Good news for grown ups: It’s safe to go back in the cineplex again. There are only a handful of the old greats still cranking ’em out and, with “The Ghost Writer,” Roman Polanski demonstrates he’s still got what it takes to be counted with the most masterful of them.
This is a deliciously twisty bit of Hitchcockian mischief featuring Ewan McGregor in the role of a hard drinking hack. Little does he suspect the trouble he’s asking for when he applies for a job polishing the memoirs of a former British Prime Minister. Only after being hired does he learn that the writer who previously held the position recently washed up dead on the shores of Martha’s Vineyard.
Not far in fact from the palatial retreat of his new boss, Adam Lang, played smartly by Pierce Brosnan and clearly modeled on Tony Blair. And only after being hired does the writer find himself in the middle of a shitstorm. Without warning, Lang discovers the International Criminal Court in The Hague is preparing an indictment against him. The world media descends on his rainswept bunker as he’s accused of sanctioning the kidnapping of suspected terrorists and handing them over to the CIA for torture. Not the best time for a friendly trip down memory lane.
McGregor’s unnamed character also finds himself caught in the crossfire between Lang’s chief advisor and wife Ruth (Olivia Williams) and the personal assistant (Kim Cattrall) with whom she suspects her husband is having an affair. Williams gives a wonderful performance, making Ruth at once believably savvy, wounded and seductive.
McGregor’s most significant relationship, however, isn’t with these characters or any of the sinister figures lurking about the narrative’s periphery but with the ghost who preceded him. The script-cowritten by Polanksi with Robert Harris and based on Harris’ novel-is ingenious with regard to the ways it has the dead man in effect feed his successor clues to the truth about the ex-PM and his subservience to a warmongering American administration. Some are found secreted among his possessions. Others are hidden in the manuscript he left behind. Every one puts the new ghost a step closer to meeting the same fate as the old one.

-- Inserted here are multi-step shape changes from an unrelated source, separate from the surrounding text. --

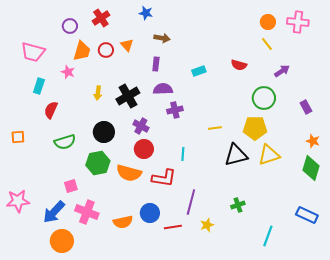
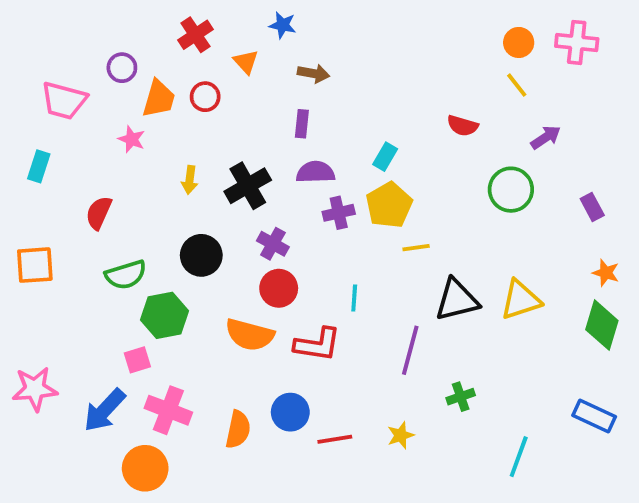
purple circle: (70, 26) -> (122, 68), moved
orange triangle: (127, 45) -> (246, 62), moved
cyan rectangle: (199, 71) -> (385, 157), moved, turned -40
cyan rectangle: (39, 86) -> (39, 166), moved
yellow pentagon: (255, 128) -> (389, 205), moved, turned -30
orange square: (18, 137) -> (35, 265), size x1.5
green hexagon: (98, 163) -> (165, 315), moved
purple line: (191, 202) -> (410, 350), moved
orange semicircle: (123, 222) -> (238, 430), turned -66
orange circle: (62, 241) -> (145, 468), moved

Polanski takes his time here letting characters come into focus, the atmosphere radiate menace and suspense build toward a climactic sequence no one besides readers of Harris’ book are likely to see coming. Everybody on screen is at the top of their game and the subject matter lends the fiction a ripped-from-the-headlines resonance. Near the end, there’s an unforgettable scene in which Lang speaks candidly about his beliefs concerning the use of torture in the war on terror. It will send chills down your spine. Just possibly, it will also prompt you to question your own position if only for a disorienting moment.
Flawlessly directed, handsomely designed and propelled by dialogue that snaps, crackles and pops, “The Ghost Writer” eschews contemporary thriller clichés in favor of old fashioned craftsmanship and real world heebie-jeebies. It’s fabulous, stylish fun-the rare tale of international intrigue that actually succeeds at intriguing.